The problem
Scan the data below for lines holding the word "anchor", and copy each line found.

Data
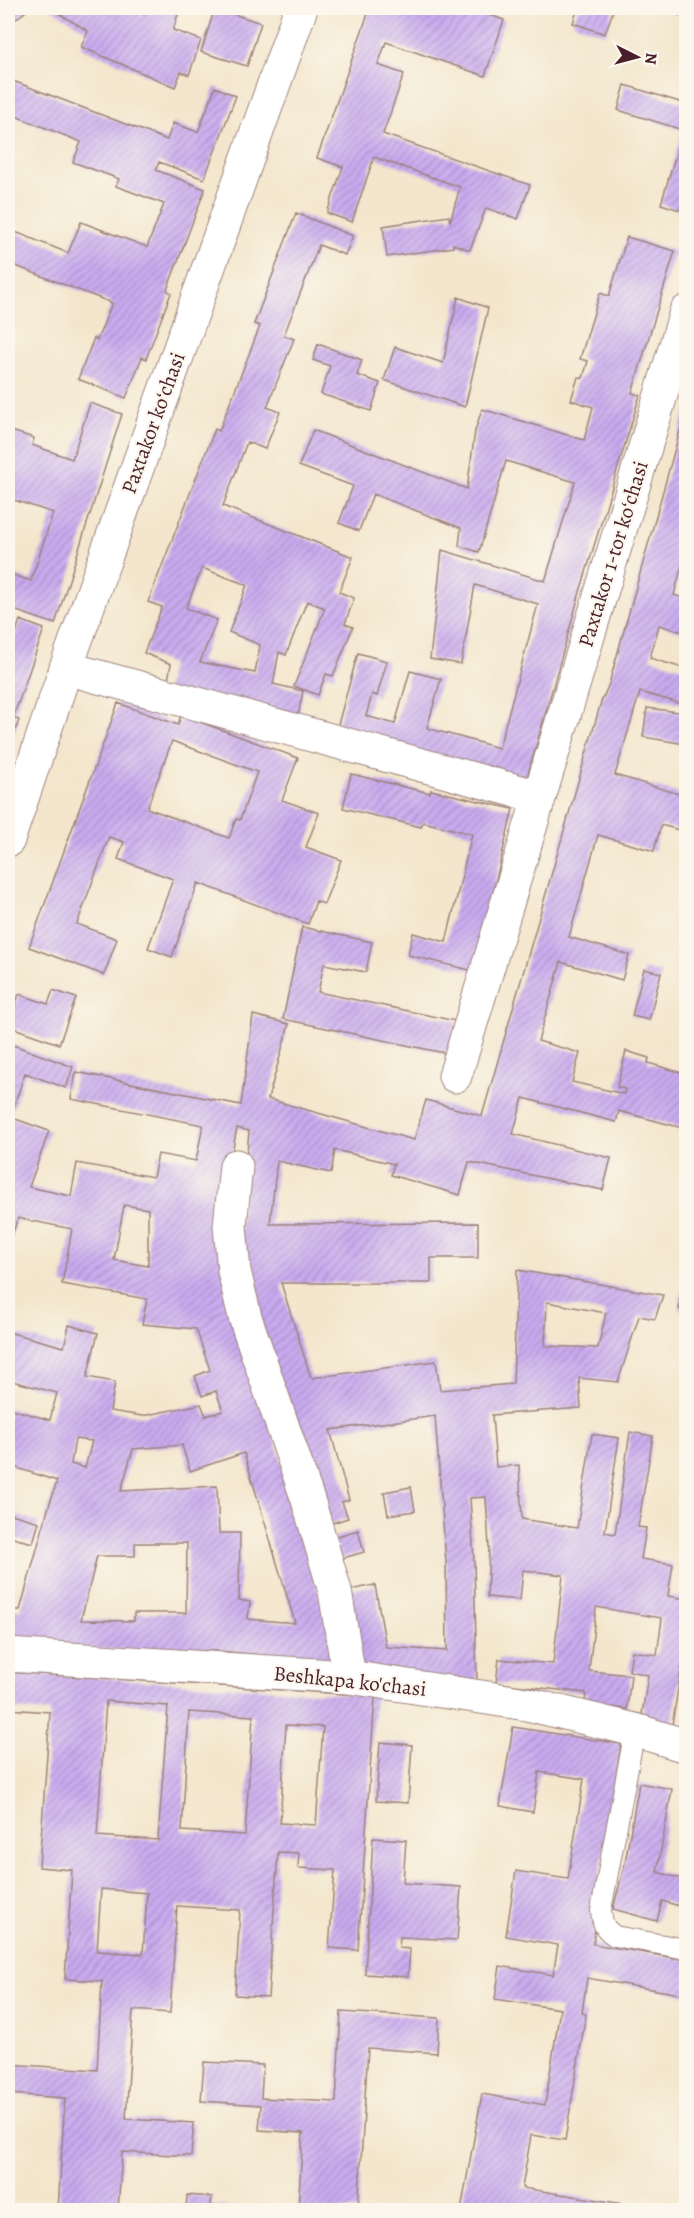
<svg xmlns="http://www.w3.org/2000/svg" width="694" height="2218" viewBox="0 0 694 2218" font-family="Alegreya,serif">
<style>
.building{fill:url(#building-hatch);fill-rule:evenodd}
.lines{fill:none;stroke-linecap:round;stroke-linejoin:round}
.lane-casing{stroke:#9e827c;stroke-width:22}
.street-casing{stroke:#9e827c;stroke-width:35}
.secondary-casing{stroke:#9e827c;stroke-width:35}
.lane{stroke:#fff;stroke-width:20}
.street{stroke:#fff;stroke-width:33}
.secondary{stroke:#fff;stroke-width:33}
.labels{text-anchor:middle;dominant-baseline:central;stroke-width:4.5;stroke-linejoin:round;paint-order:stroke}
.street-label{font-size:21px;fill:#4a1f2b;stroke:#fbf7ec}
</style>
<defs>
<pattern id="building-hatch" width="6" height="6" patternUnits="userSpaceOnUse" patternTransform="scale(1.5)"><rect width="6" height="6" fill="#c9acf0"/><path d="M-1 1l2-2M0 6l6-6M5 7l2-2" fill="none" stroke="#a58bc3"/></pattern>
</defs>
<rect width="100%" height="100%" fill="#fbf7ec"/>
<filter id="ink" filterUnits="userSpaceOnUse"><feTurbulence type="fractalNoise" baseFrequency=".0167" numOctaves="2"/><feDisplacementMap in="SourceGraphic" scale="12" xChannelSelector="R" yChannelSelector="G"/><feConvolveMatrix kernelMatrix="1 2 1 2 8 2 1 2 1" color-interpolation-filters="sRGB"/></filter>
<filter id="wash" filterUnits="userSpaceOnUse"><feTurbulence type="fractalNoise" baseFrequency=".008" numOctaves="4" result="noise"/><feDisplacementMap in="SourceGraphic" scale="24" xChannelSelector="R" yChannelSelector="G"/><feGaussianBlur stdDeviation="1.35" result="paint"/><feColorMatrix in="noise" values="0 0 0 0 0 0 0 0 0 0 0 0 0 0 0 0 0 1.4 0 .05"/><feComposite in="paint" operator="in"/></filter>
<g filter="url(#wash)">
<rect width="100%" height="100%" fill="#f3e6cc"/>
<g id="blocks">
<path class="building" d="M8,8H30L8,25Z
M50,8H128L144,15L146,8H180L173,30L201,40L189,75L181,72L175,87L81,47L88,31Z
M215,8L261,23L247,66L201,52Z
M370,8H469L504,20L485,76L386,42L378,65L404,74L383,134L530,185L518,219L486,208L470,250L453,244V247L387,257L383,226L449,216L450,222L460,187L374,157L352,222L327,213L343,167L317,158Z
M578,8H614L605,34L573,23Z
M658,8H686V17Z
M8,79L167,140L173,123L198,132L215,87L236,96L204,179L159,162L156,170L205,189L167,290L171,293L146,359L142,357L126,398L78,379L94,338L97,340L112,303L8,263V229L68,253L81,222L147,247L164,204L116,186L119,179L73,162L81,142L8,113Z
M625,85L686,104V212L661,204L683,130L618,110Z
M296,213L353,236L345,255L319,245L284,335L294,339L267,407L280,412L265,449L247,442L223,506L353,557L339,592L354,598L345,624L353,627L333,676L326,674L318,695L294,686L325,608L307,601L286,655L279,652L273,684L303,691L297,722L166,691L171,664L144,653L162,607L148,602L215,429L219,431L260,326L254,324ZM202,568L247,585L229,632L260,645L255,673L200,662L217,620L186,608Z
M627,237L675,251L632,393L640,395L580,592L524,788L335,735L358,653L387,661L377,696L372,694L366,716L395,724L410,671L441,679L427,728L499,748L538,604L475,585L461,664L430,659L442,550L545,581L575,482L506,461L479,552L459,546L461,528L373,494L359,531L339,523L353,486L299,466L313,430L467,489L475,431L482,409L584,440L593,407L571,400L578,377L583,378L588,361L580,359L600,293L609,296Z
M458,297L488,308L465,407L384,380L395,347L443,363Z
M318,344L362,360L357,375L380,383L371,411L321,394L330,366L313,360Z
M90,403L122,414L55,624L8,608V573L31,581L53,513L8,498V430L34,438L32,445L72,459Z
M686,409V550L674,595L686,599V633L659,625L650,658L686,669V705L640,692L615,775L686,796V832L661,825L654,851L598,835L569,937L629,955L622,980L561,962L538,1041L580,1053L572,1082L624,1094L625,1089L617,1087L626,1051L649,1058L648,1063L686,1074V1129L619,1111L616,1122L523,1098L513,1134L611,1158L603,1190L469,1162L460,1195L391,1175L394,1164L335,1150L331,1173L277,1161L270,1224L478,1223V1258H431V1283H281L311,1378L436,1361L440,1390L513,1384L517,1270L663,1295L655,1319L639,1316L618,1382L579,1378L581,1408L492,1415L496,1467L519,1465L522,1519L577,1528L592,1434L619,1438L605,1532L615,1534L630,1432L653,1436L638,1527L646,1528L641,1559L673,1564L668,1596L686,1599V1660L683,1659L672,1725L641,1721L648,1675L629,1671L632,1651L657,1655L662,1618L596,1607L589,1671L631,1675L627,1709L585,1704L586,1693L496,1683L499,1659L553,1664L563,1575L523,1570L520,1600L487,1597L489,1547L486,1497L470,1498L474,1560L477,1683L362,1675L345,1591L375,1585L386,1647L447,1651L446,1562L435,1416L330,1430L349,1500L342,1502L348,1518L329,1524L324,1509L321,1510L237,1259L249,1131L237,1128L224,1193L226,1302L247,1358L289,1482L337,1662L218,1651L38,1648L8,1645V1610H20L48,1509L57,1481L8,1465V1408L50,1420L57,1393L8,1380V1332L64,1347L69,1325L98,1333L87,1377L115,1382L110,1411L142,1416L201,1404L206,1416L223,1411L216,1391L202,1396L195,1376L210,1370L196,1329L142,1324L147,1299L62,1284L72,1229L18,1218L8,1246V1043L73,1067L66,1088L25,1073L10,1117L49,1131L29,1187L71,1196L77,1163L153,1177L158,1154L196,1161L203,1125L71,1099L76,1072L241,1105L253,1015L289,1024L268,1099L414,1140L426,1100L482,1116L601,702L609,684ZM124,1205L148,1209V1266L114,1260ZM547,1302L606,1313L598,1348L545,1346ZM75,1439L92,1441L85,1468L71,1464ZM182,1445L190,1471L244,1453L295,1623L248,1619L250,1602L239,1600L240,1533H219L217,1486L121,1491L133,1449ZM135,1543H187L186,1613H134V1621L81,1620L97,1556H135Z
M20,620L44,629L13,718L19,720L8,750V656Z
M118,703L178,725L181,715L298,758L282,800L319,813L306,847L341,860L324,904L316,901L308,924L198,883L172,957L148,948L173,879L118,859L124,842L109,837L77,924L117,939L104,975L29,947ZM172,741L257,772L240,820L236,819L229,838L147,808Z
M647,708L686,713V744L643,737Z
M351,774L430,793L431,790L513,809L474,971L408,955L413,933L446,942L472,834L423,822L421,827L343,808Z
M302,927L372,942L366,972L324,964L318,992L456,1021L449,1054L283,1019Z
M644,969L661,973L649,1020L632,1016Z
M53,990L76,998L59,1044L8,1026L19,994L48,1004Z
M684,1277H686V1310L679,1309Z
M411,1487L415,1511L388,1515L384,1492Z
M8,1513L39,1522L33,1543L9,1537L8,1541Z
M358,1530L364,1552L340,1559L334,1537Z
M8,1672L375,1696L358,1950L329,1948L335,1870L298,1868L299,1853L278,1852L268,1997L235,1995L240,1910L177,1906L170,2013L133,2010L126,2119L194,2123L191,2156L122,2152L118,2210H58L65,2098L8,2094V2064L97,2070L102,1981L65,1979L72,1870L39,1867L50,1712L8,1709ZM106,1701L168,1706L158,1840L97,1836ZM189,1712L253,1716L245,1835L182,1831ZM286,1725L323,1727L316,1825L280,1823ZM101,1889L147,1893L143,1954L97,1951Z
M513,1727L621,1744L592,1923H596L593,1944L686,1960V1995L587,1978L582,2013L586,2014L565,2140L531,2135L522,2188L662,2210H461L482,2094L545,2105L560,2009L495,1999L500,1966L553,1975L558,1945L506,1936L510,1909L516,1871L568,1879L584,1779L539,1772L533,1812L500,1806Z
M380,1742L412,1745L408,1803L376,1801Z
M639,1783L672,1789L657,1872L686,1880V1908L662,1901L657,1921L613,1909L625,1863Z
M373,1838L406,1840L403,1883L461,1887L457,1940L400,1937L399,1948L410,1949L408,1977L365,1974Z
M341,2012L439,2018L437,2053L368,2048L358,2210H298L303,2133L259,2130L261,2105L201,2101L204,2062L263,2065L261,2098L336,2102Z
M187,2195L212,2197L211,2206L256,2209V2210H186Z"/>
</g>
</g>
<g filter="url(#ink)">
<use href="#blocks" fill-opacity="0" stroke="#9e827c" stroke-width="1.5"/>
<g class="lines">
<defs>
<path id="lane" d="M635,1730L601,1910C602,1923 604,1929 615,1936L686,1949"/>
<path id="street" d="M66,668L539,797
M455,1076L686,312
M236,1166L230,1226L234,1271L245,1317L308,1500L335,1591L349,1677"/>
<path id="secondary" d="M8,840L66,668L301,8
M8,1655L349,1677L527,1704L635,1730L686,1746"/>
</defs>
<use href="#lane" class="lane-casing"/>
<use href="#street" class="street-casing"/>
<use href="#secondary" class="secondary-casing"/>
<use href="#lane" class="lane"/>
<use href="#street" class="street"/>
<use href="#secondary" class="secondary"/>
</g>
</g>
<g class="labels">
<g class="street-label">
<text transform="translate(153 423) rotate(-70)">Paxtakor koʻchasi</text>
<text transform="translate(613 554) rotate(-73)">Paxtakor 1-tor koʻchasi</text>
<text transform="translate(350 1681) rotate(6)">Beshkapa ko'chasi</text>
</g>
</g>
<rect width="694" height="2218" fill="none" stroke="#fbf7ec" stroke-width="30"/>
<g transform="translate(637 57) rotate(96)" stroke="#fbf7ec" stroke-width="4.5" paint-order="stroke">
<path d="M0-4.5L10 22L0 15L-10 22Z" fill="#4a1f2b"/>
<text y="-9" font-size="16" font-weight="bold" text-anchor="middle" fill="#4a1f2b">N</text>
</g>
</svg>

The completed task
.labels{text-anchor:middle;dominant-baseline:central;stroke-width:4.5;stroke-linejoin:round;paint-order:stroke}
<text y="-9" font-size="16" font-weight="bold" text-anchor="middle" fill="#4a1f2b">N</text>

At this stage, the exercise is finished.